Bank BRI RO Manado Bersih-bersih Sejumlah Sungai

Bersih-bersih sungai jadi salah satu program BRI menyentuh masyarakat. Foto Ronald Ginting.

Exposenews.id, MANADO – Bank BRI bakal berulangtahun ke-128 pada 16 Desember nanti. Sejumlah program dilakukan guna menyambut hari bahagia tersebut.

Salah satunya yaitu bersih-bersih sungai.Program ini serentak dilakukan di 18 Regional Office (RO) BRI, dengan menyasar total 100 sungai di seluruh Indonesia, termasuk di dalamnya Sungai Tateli, Kecamatan Mandolang, Kabupaten Minahasa.

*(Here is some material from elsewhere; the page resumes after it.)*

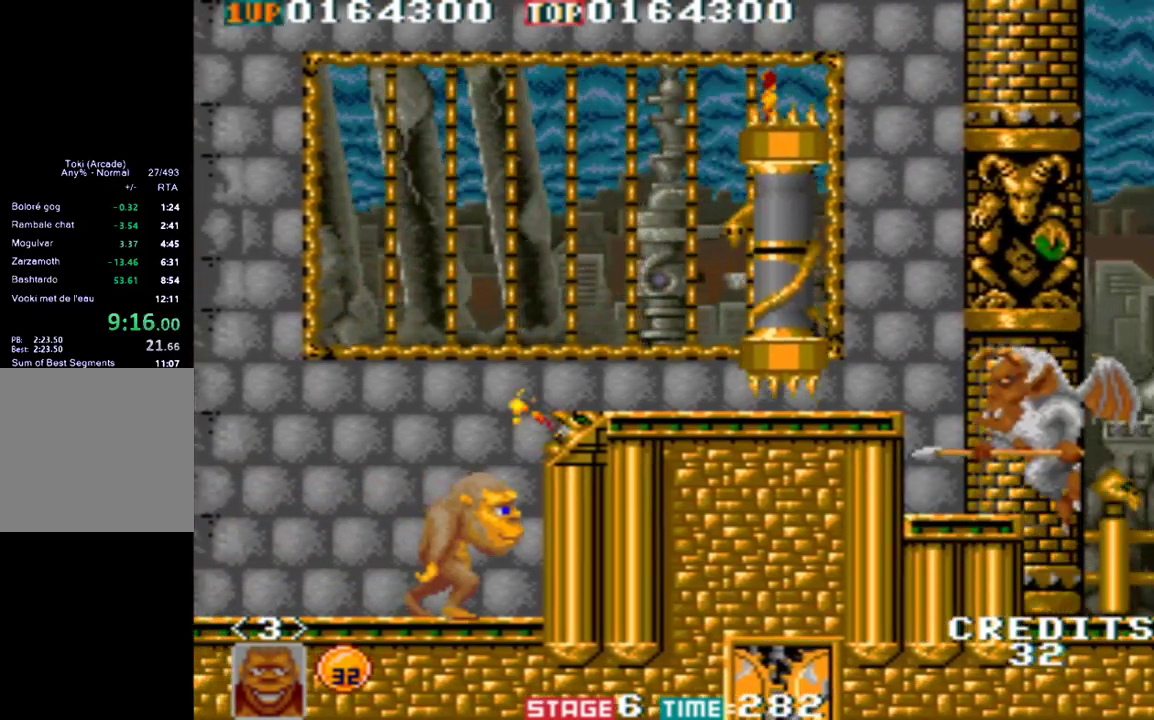
{"buttons": [], "left_stick": "center", "events": []}
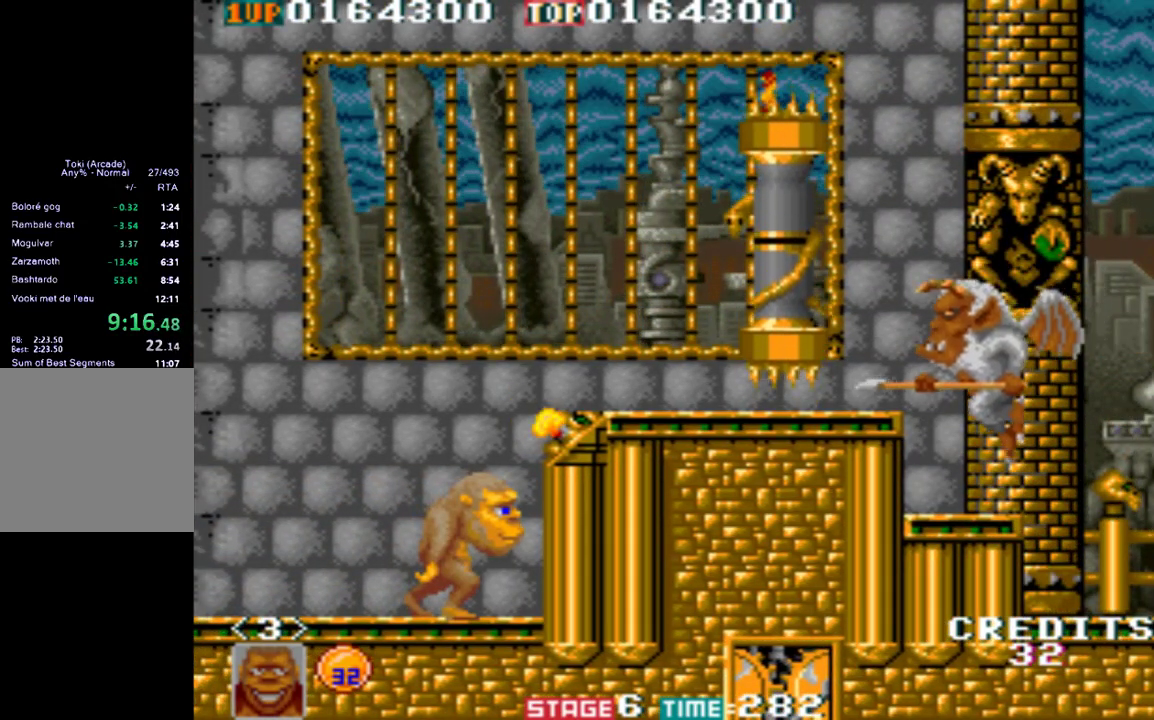
{"buttons": [], "left_stick": "left", "events": [[250, "left_stick", "left"]]}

Pimpinan dan karyawan BRI RO Manado bahu membahu bersama warga Tateli untuk mengangkat semua sampah yang ada di sepanjang aliran sungai Tateli, Selasa (12/12/2023). Sampah yang terkumpul dipilah, ditimbang, untuk kemudian didistribusikan ke TPA dan bank sampah.

“Ini merupakan implementasi kepedulian BRI dalam menjaga lingkungan,” ujar Luthfi Iskandar, Regional CEO BRI RO Manado.

Tak hanya Sungai Tateli, lanjut Luthfi, bersih-bersih sungai dilakukan juga di Belang dan Karombasan. Kegiatannya sudah dari 7 Desember lalu.

Bersih-bersih sungai ini diapresiasi Hukum Tua Desa Tateli, Albert Imanuel Sompie. “Terima kasih kepada bank BRI yang sudah memfasilitasi program pembersihan sungai di desa kami,” kata Sompie mengapresiasi kegiatan kolaborasi Bank BRI, Pemerintah Desa Tateli, dan Dinas Lingkungan hidup Kabupaten Minahasa tersebut.

Menurut Albert, ada sekitar 60 warga desa dari jaga satu sampai jaga lima yang ikut kegiatan bersih-bersih sungai. “Sampah yang terkumpul ini akan diangkut truk sampah milik pemerintah, kemudian dibawa ke TPA dan bank sampah,” katanya.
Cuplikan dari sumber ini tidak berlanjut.